I’m starting to wonder if Alfredo Simon is one of those players that is so overrated that he’s underrated. I think we’ve all heard about his 3.44 ERA and 4.40 FIP. The move to the AL doesn’t help either. Let’s keep things in perspective though. The Reds All-Star posted a 1.05 WHIP and 10 wins in the first half and boasts a 94 mph average fastball speed. You don’t want to pay for that. You don’t have to pay for that. He’s going in the 26th round, the functional equivalent of a $1 waiver pickup. Most picks in the 24-30 range end up as drops anyway. There’s zero risk here.
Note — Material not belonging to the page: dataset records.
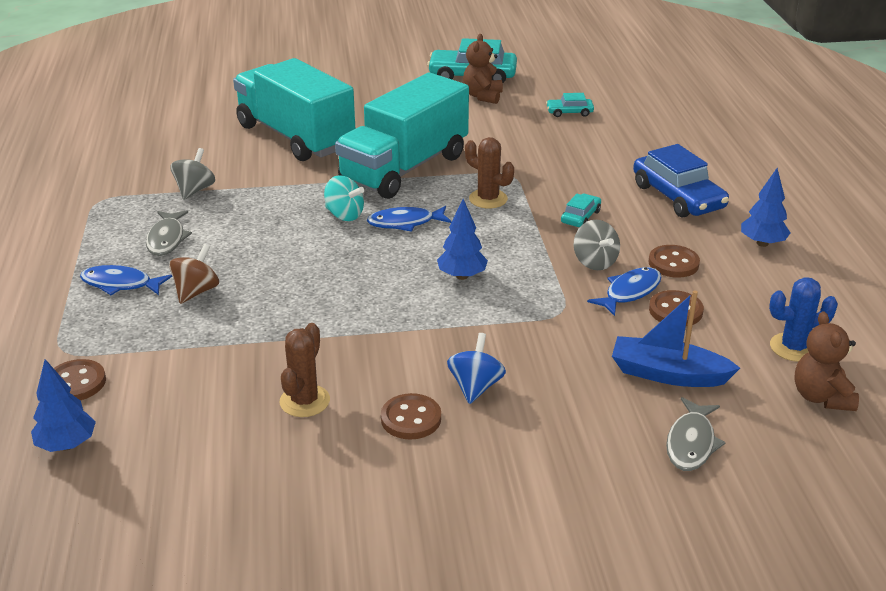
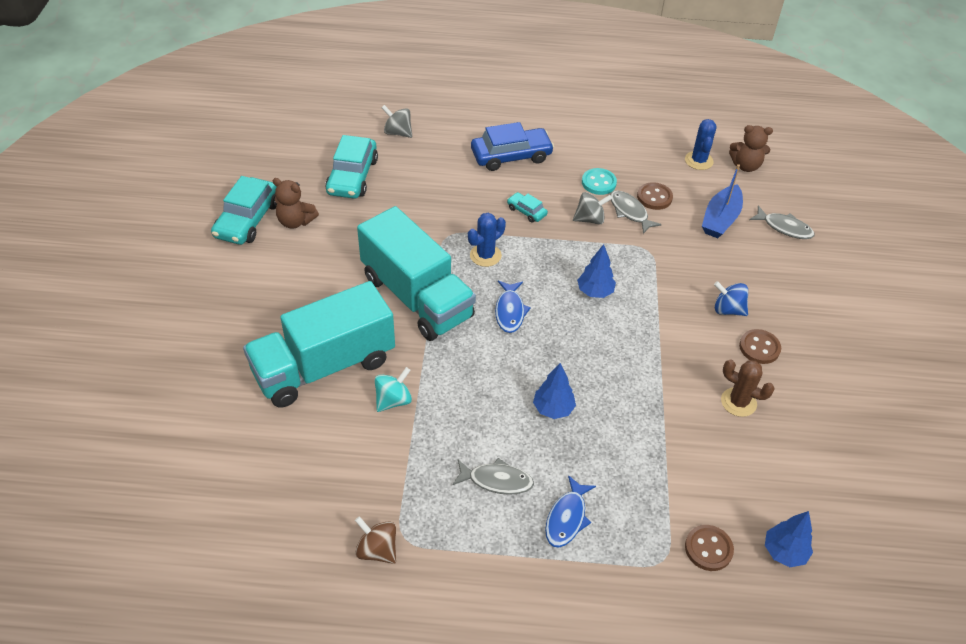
camera: 80 degrees left, 15 degrees up
(195, 190) = (409, 455): grey spinning top -> grey spinning top (398, 132)
(196, 292) = (588, 461): brown spinning top -> brown spinning top (377, 550)
(344, 215) = (487, 348): turquoise spinning top -> turquoise spinning top (393, 400)
(488, 199) = (485, 255): brown cactus -> blue cactus
(569, 112) = (352, 176): turquoise car -> turquoise car, size x2.00
(629, 292) = (630, 212): blue fish -> grey fish
(673, 263) = (598, 183): brown button -> turquoise button
(762, 243) = (582, 137): blue tree -> blue tree (553, 409)

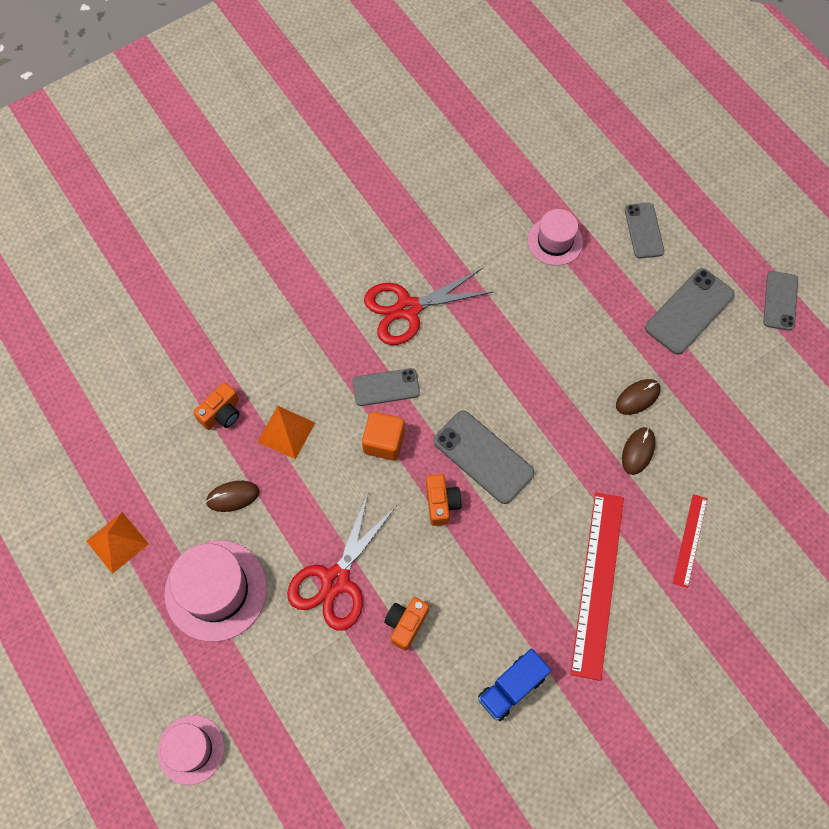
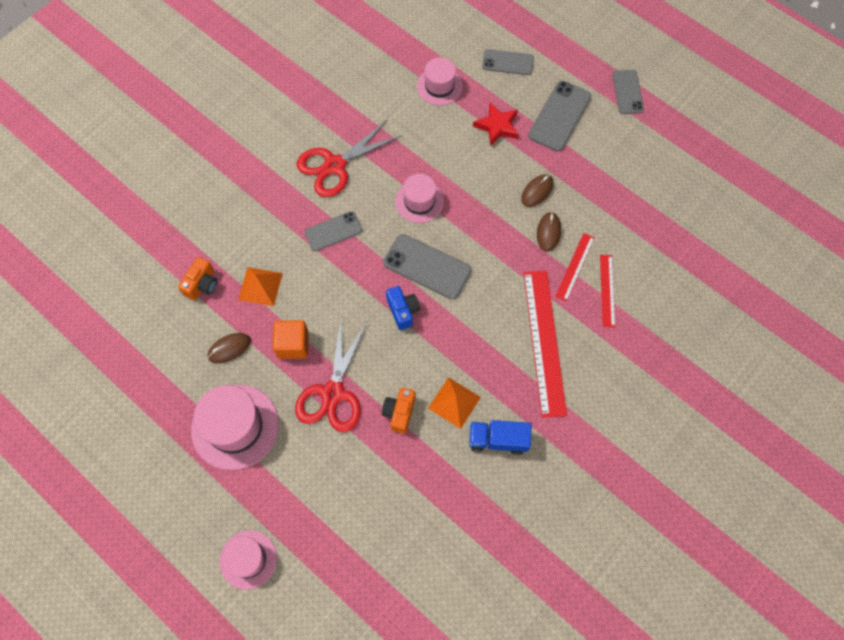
camera: 15 degrees left, 0 degrees up
(117, 542) = (140, 410): orange pyramid -> orange pyramid (454, 402)
(384, 442) = (343, 275): orange cube -> orange cube (293, 345)
(441, 503) = (403, 311): orange camera -> blue camera
(495, 376) = (419, 201): none -> pink hat
(511, 687) = (498, 440): blue truck -> blue truck turned 60 degrees clockwise
(611, 306) = (497, 126): none -> red star
(644, 230) = (507, 62): grey phone -> grey phone turned 60 degrees counterclockwise
(658, 501) = (575, 266): none -> red ruler

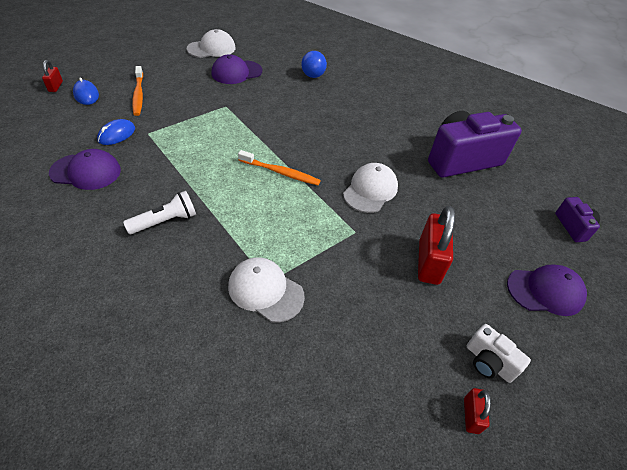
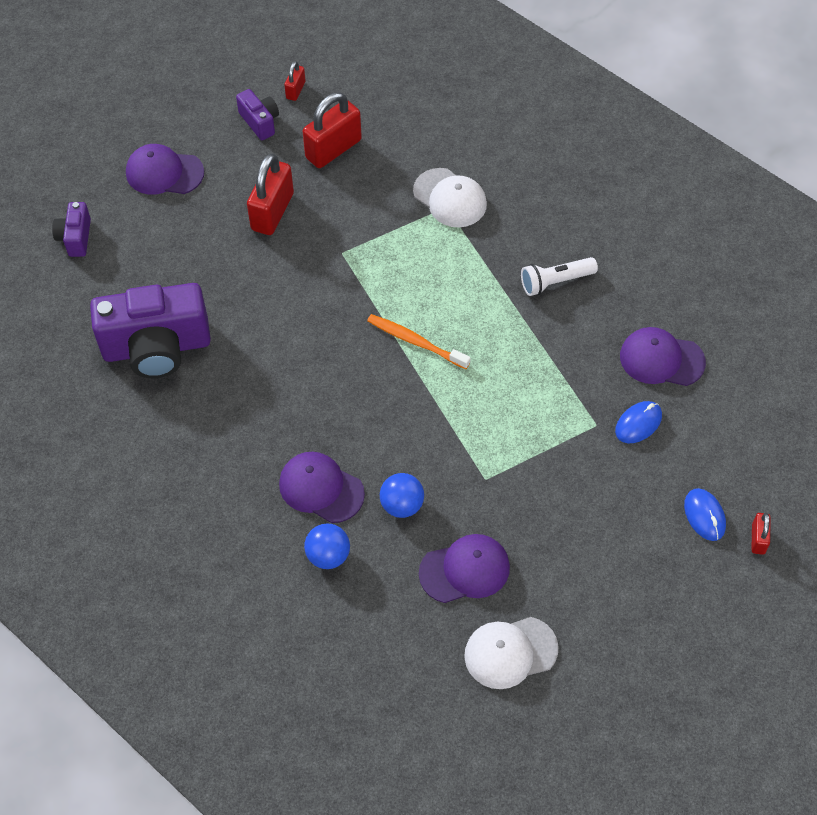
camera: 165 degrees left, 10 degrees up
(138, 95) = (624, 512): orange toothbrush -> none
(276, 94) = (402, 505): none -> blue ball
(325, 99) = (321, 488): none -> purple cap
(370, 190) = (305, 306): white cap -> none
(397, 336) = (333, 149): none -> red padlock
(488, 362) = (260, 122): white camera -> purple camera

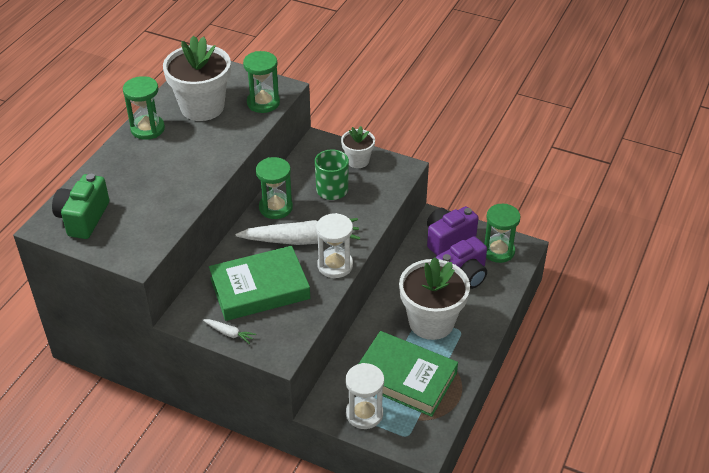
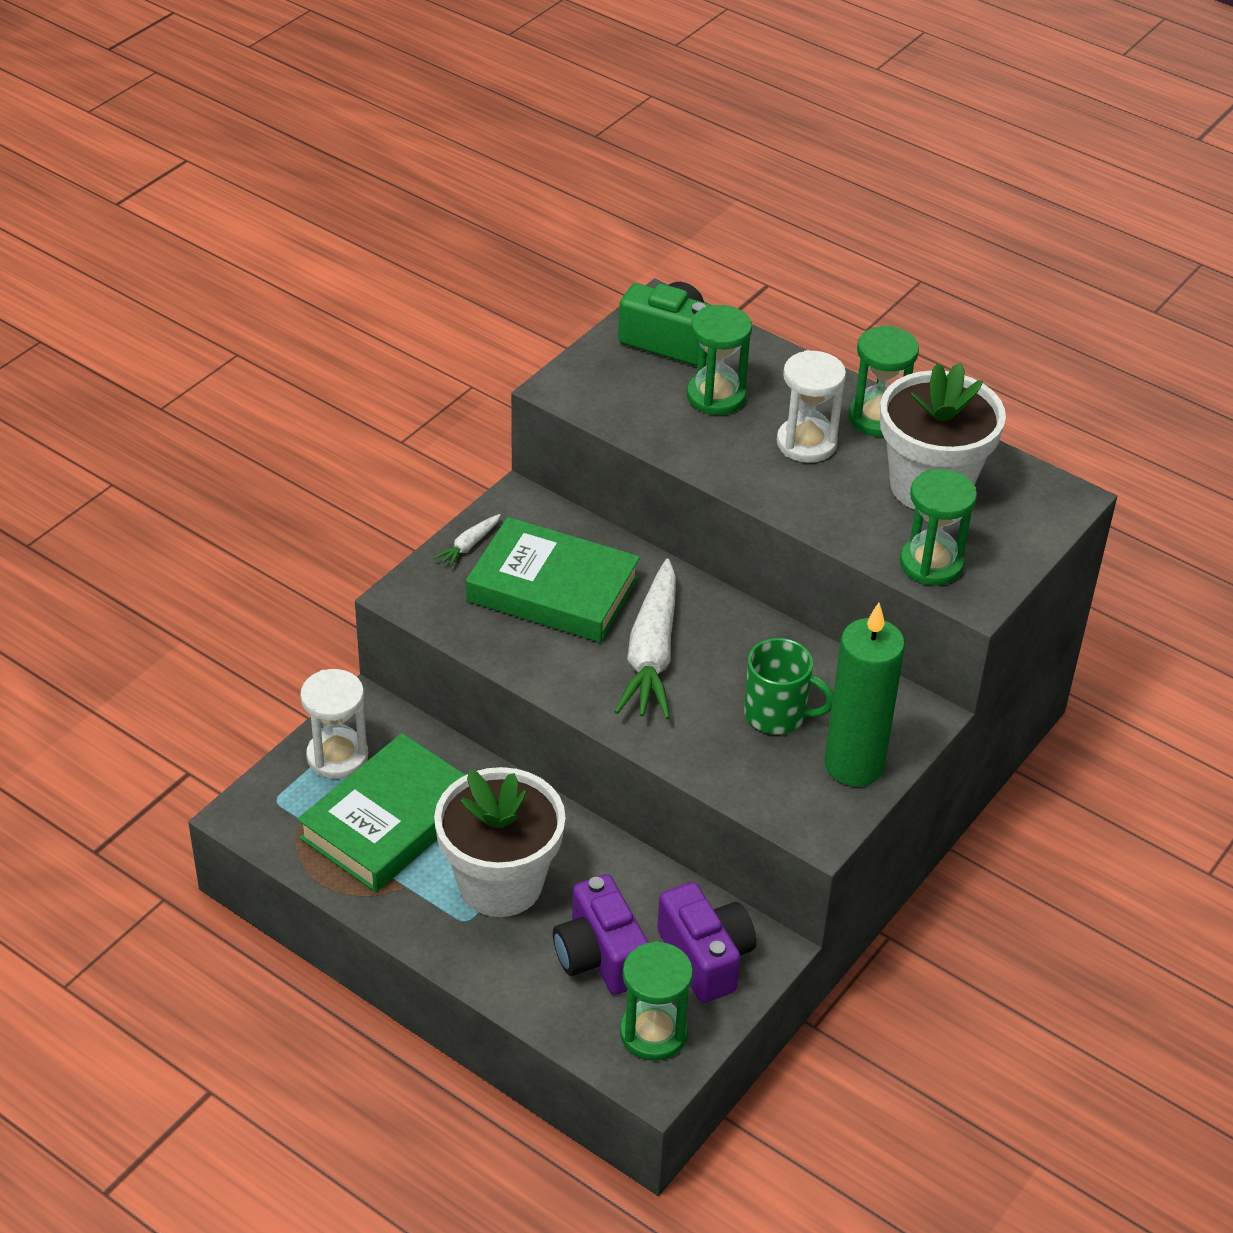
camera: 100 degrees right, 0 degrees up
(260, 288) = (553, 589): green book -> green book turned 60 degrees counterclockwise
(275, 207) = (743, 632): green hourglass -> green hourglass (716, 396)
(335, 265) = (578, 687): white hourglass -> white hourglass (806, 443)
(358, 161) = (854, 765): white flower pot -> green candle

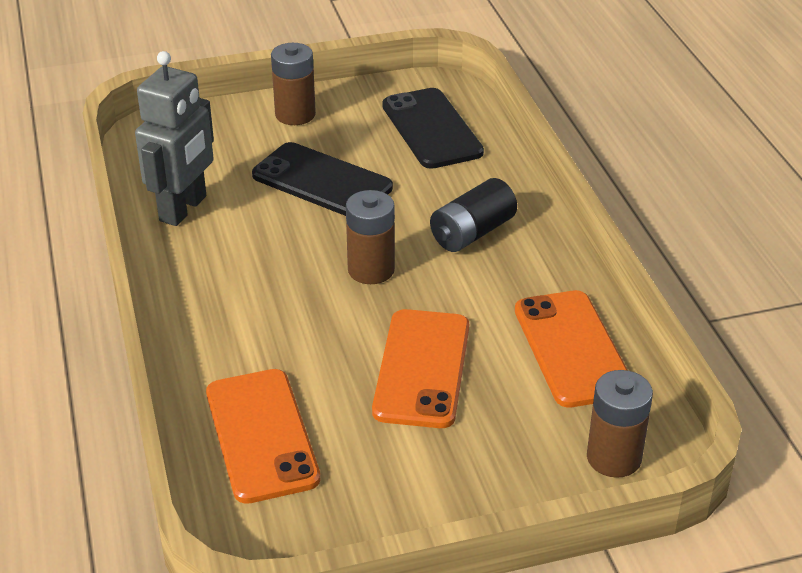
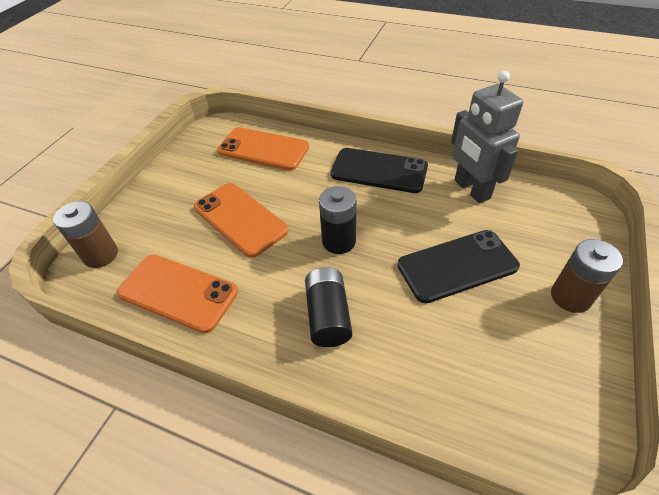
camera: 130 degrees right, 10 degrees up
(371, 270) = (339, 241): brown battery -> black battery
(431, 129) = (492, 382): black phone -> black phone (379, 171)

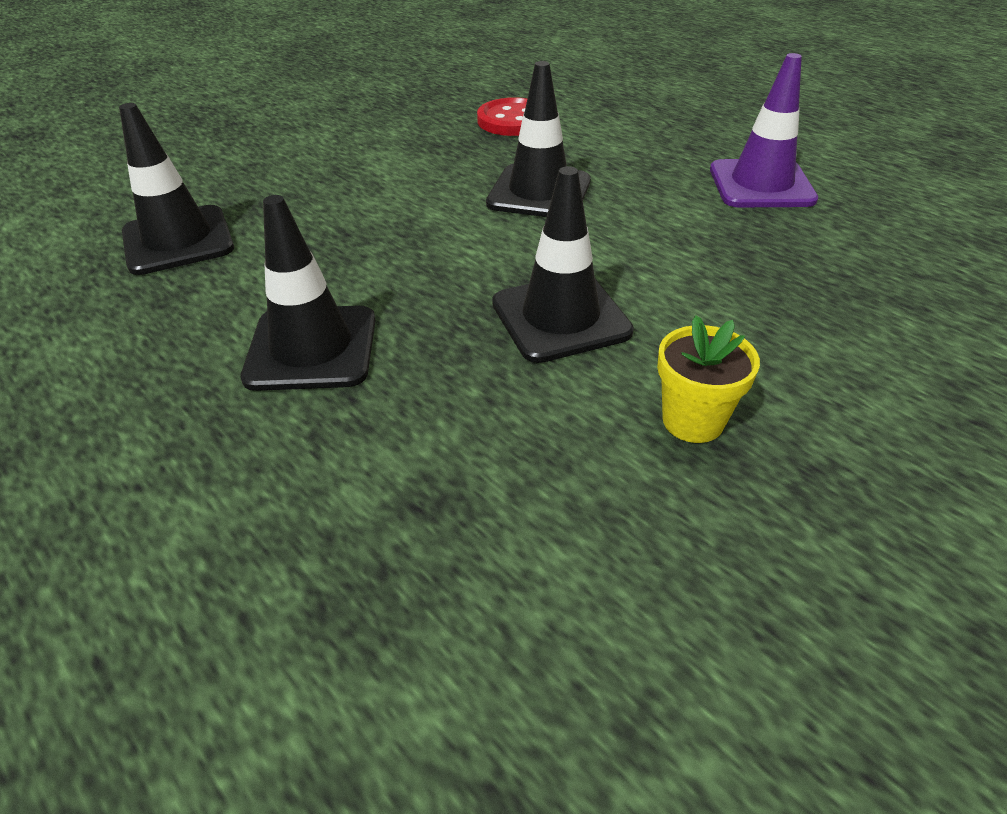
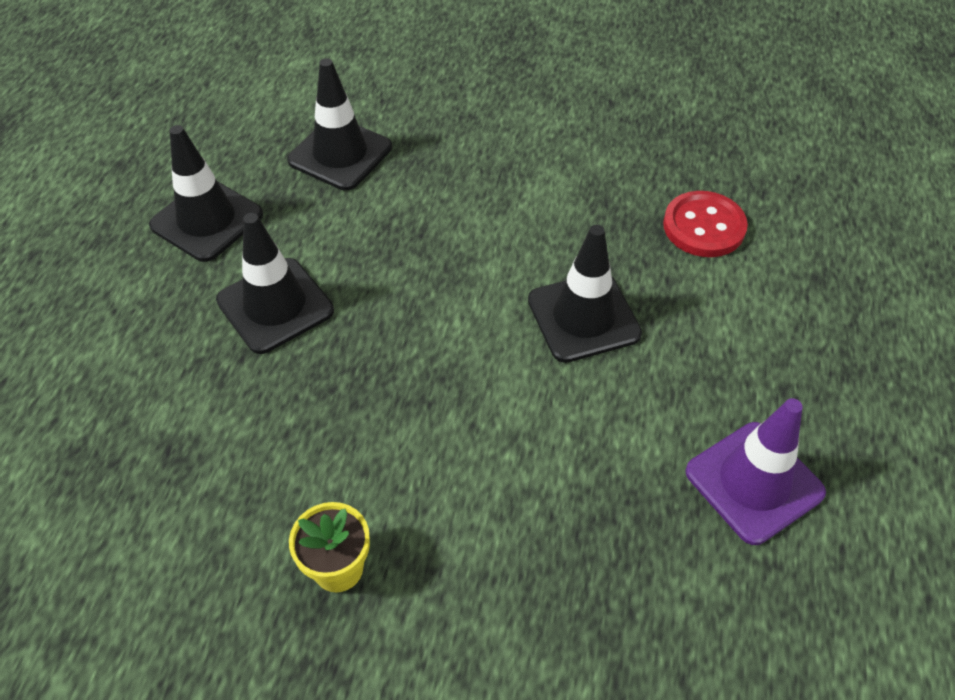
camera: 55 degrees right, 10 degrees up
(560, 317) = (407, 427): black traffic cone -> black traffic cone (207, 220)

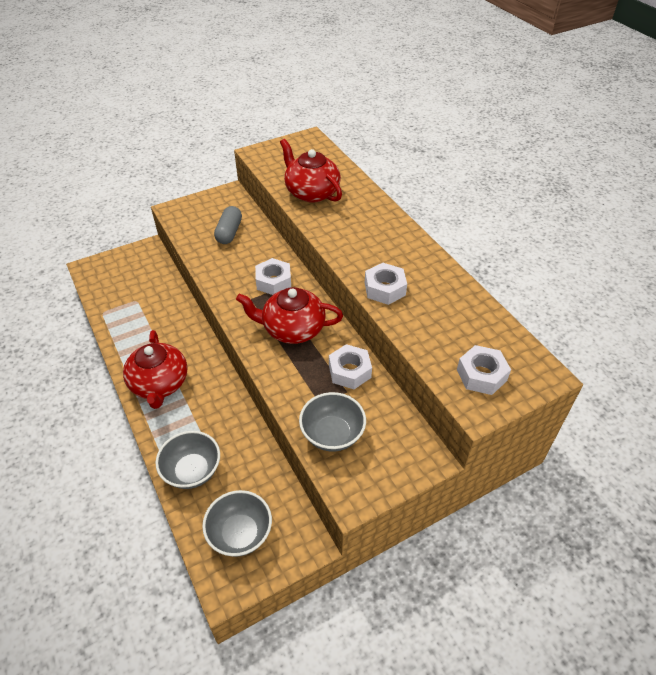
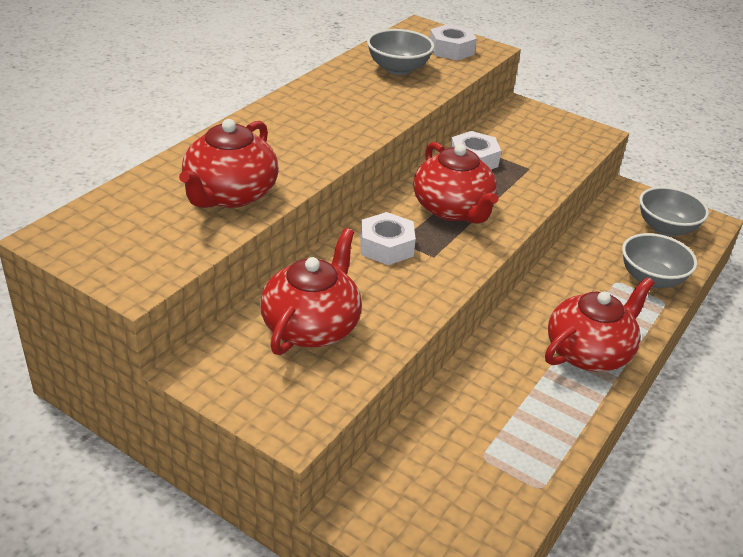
camera: 120 degrees left, 10 degrees down
(229, 232) = (311, 326): grey capsule -> red teapot
(332, 434) = (554, 154): grey bowl -> grey bowl (398, 69)
(384, 289) = (387, 107): white nut -> none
While everyone is focused on Clayton Kershaw, Felix Hernandez and Max Scherzer in the 1st and early 2nd rounds, David Price quietly sits there in the early 3rd coming off a 271-strikeout season that was even better than his 3.26 ERA would seem to indicate (2.80 FIP). The lefty from Tampa will get more run support in the Motor City, allowing him to improve on his 15-win total from a year ago.
I think everyone realizes that Joe Nathan can’t pitch anymore. Well, everyone but Joe Nathan. It’s hard to envision that train wreck continuing in the ninth for very long. Nathan will have to find a fountain of youth somewhere or Joakim Soria (20th Round ADP) may end up replacing him in short order.